For the narrator of Ellison’s Invisible Man, the process of writing liberates him from racial identity, or at least it liberates his mind from racial identity; it allows the narrator to see himself as an individual and thus allows him to see the possibilities that come with self-knowledge. The narrator’s determination to confine his tale through the perspective of his younger self, ultimately allows him to change the frustration he feels in the beginning of the story into consciousness and insight. Through his narration, the underground narrator of Invisible Man develops a growing self-awareness and realizes everything that he was too blind to see as a young man. He was too blind to notice the existence of society’s myth of the besmirched nature of blacks. He doesn’t understand that White America is pleased when they can reinforce this myth through cases such as Trueblood and his story of inadvertent incest. He was too blind to notice the flaw in Washington’s agenda–to deny social equality and accept White America in order to obtain a better economic status–which would ultimately keep segregation alive. He looked up to men like Norton and Mr. Emerson’s son (who even asks “Who has identity anymore anyway?”), too blind to see that both men have a rather weak sense of self when compared to Trueblood, who can openly declare, “I ain’t nobody but myself,” and the vet who, unlike the narrator’s younger self, is able to see the “simple facts of life” (184, 67, 153).

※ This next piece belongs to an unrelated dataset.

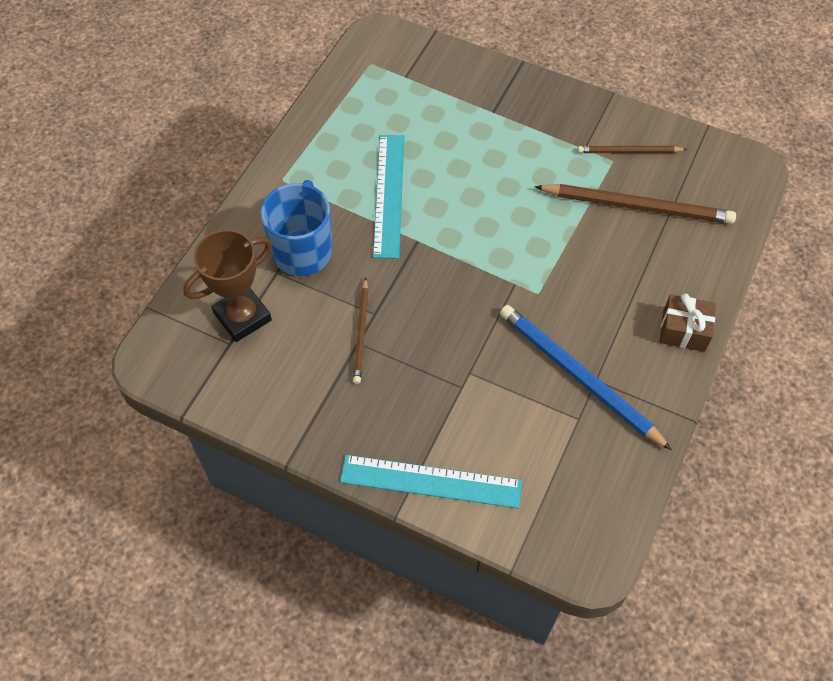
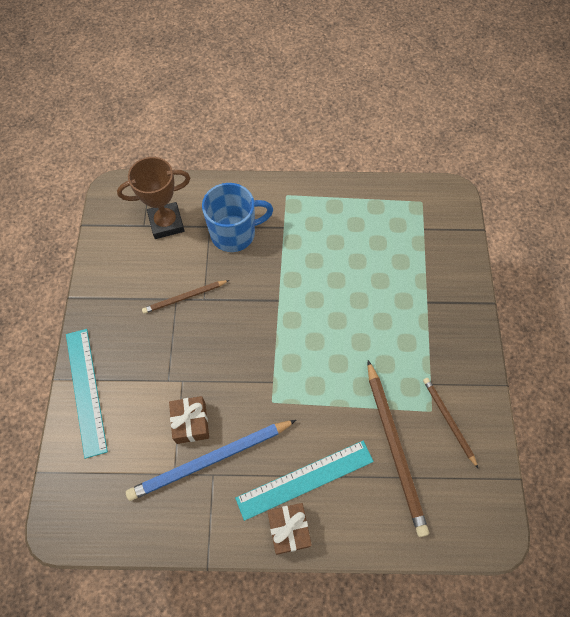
camera: 65 degrees right, 5 degrees up
brown trophy [183,229,272,342] -> brown trophy turned 45 degrees counterclockwise [117,157,190,239]
turquoise ruler [373,135,404,259] -> turquoise ruler moved to [235,441,374,521]
blue pencil [500,305,672,450] -> blue pencil turned 135 degrees counterclockwise [126,420,296,501]
none -> brown gift [169,396,209,444]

Along these lines, it should also be stated that the younger narrator in Invisible Man by Ralph Ellison gives speeches for the Brotherhood, all the while not realizing that he’s being deceived and manipulated. More importantly, he is too blind to see his own invisibility. At one point the vet tells the younger narrator that he’s “hidden right out in the open…if only [he’d] realize it” (157). The vet tells him to be his “own father”–in a way, telling him to create himself, not allow a country to sire him–and that “the world is possibility if only you’ll discover it.” And sure enough, it is only until later in the novel, when past narrator comes closer to present narrator, does the Invisible Man actually see that he is an “invisible man,” a “material, a natural resource to be used. [He] had switched from the arrogant absurdity of Norton and emerson to that of Jack and the Brotherhood, and it all came out the same” (522).